The cardiac action potential results from the flow of ions through ion channels, which are the membrane-bound proteins that form the structural basis of cardiac electrical excitability. In response to changes in electrical potential across the cell membrane, ion channels open to allow the passive flux of ions into or out of the cell along their electrochemical gradients. Ion flux results in a flow of current, which displaces the cell membrane potential toward the potential at which the electrochemical gradient for the ion is zero, called the equilibrium potential (E) for the ion. Depolarization of the cell could, in principle, result from an inward cation current or an outward anion current; for repolarization the reverse is true. In excitable cells, action potentials are mainly caused by the flow of cation currents. Membrane depolarization results principally from the flow of Na+ down its electrochemical gradient (ENa is around +50 mV), whereas repolarization results from the outward flux of K+ down its electrochemical gradient (EK is around −90 mV). Opening and closing of multiple ion channels of a single type result in an individual ionic current. The integrated activity of many different ionic currents, each activated over precisely regulated potential ranges and at different times in the cardiac cycle, results in the cardiac action potential (Box 5-1).

Phase 0: The Rapid Upstroke of the Cardiac Action Potential

The rapid upstroke of the cardiac action potential (phase 0) is caused by the flow of a large inward Na+ current (INa) (Box 5-2). INa is activated by depolarization of the sarcolemma to a threshold potential of −65 to −70 mV. INa activation, and hence the action potential, is an all-or-nothing response. Subthreshold depolarizations have only local effects on the membrane.
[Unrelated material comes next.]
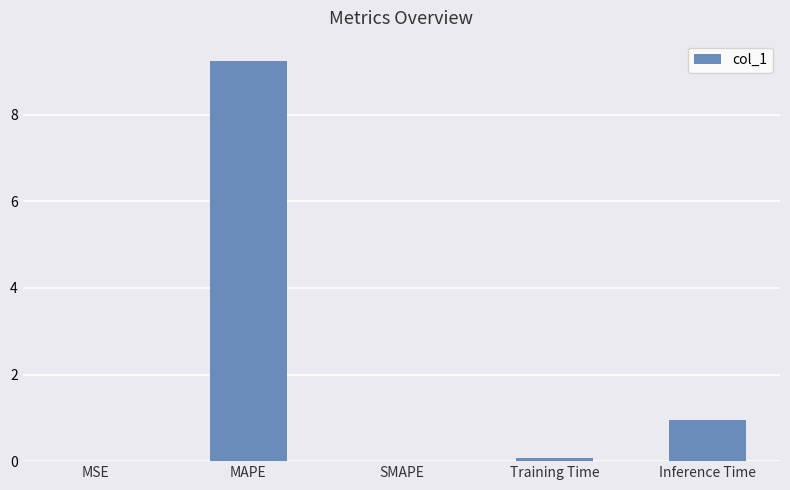

True or false: the data shows 1.4 at Inference Time.

False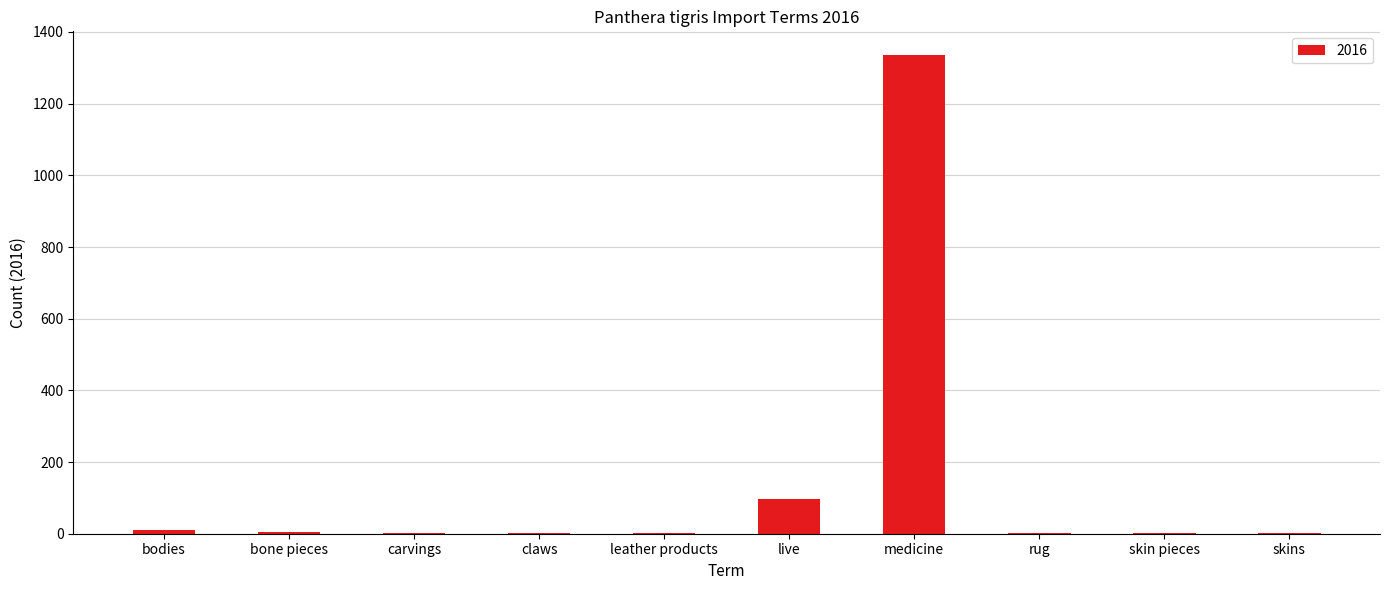

What is the maximum value shown in the chart?

1335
After the threshold for activation of fast Na+ channels is exceeded, Na+ channels open (i.e., INa activates) and Na+ ions enter the cell down their electrochemical gradient. This results in displacement of the membrane potential toward the equilibrium potential for Na+ ions, around +50 mV. INa activation is transient, lasting at most 1 to 2 ms because, simultaneous with activation, a second, slightly slower conformational change in the channel molecule occurs (inactivation), which closes the ion pore in the face of continued membrane depolarization. The channel cannot open again until it has recovered from inactivation (i.e., regained its resting conformation), a process that requires repolarization to the resting potential for a defined period of time. The channels cycle through three states: resting (and available for activation), open, and inactivated. While the channel is inactivated, it is absolutely refractory to repeated stimulation.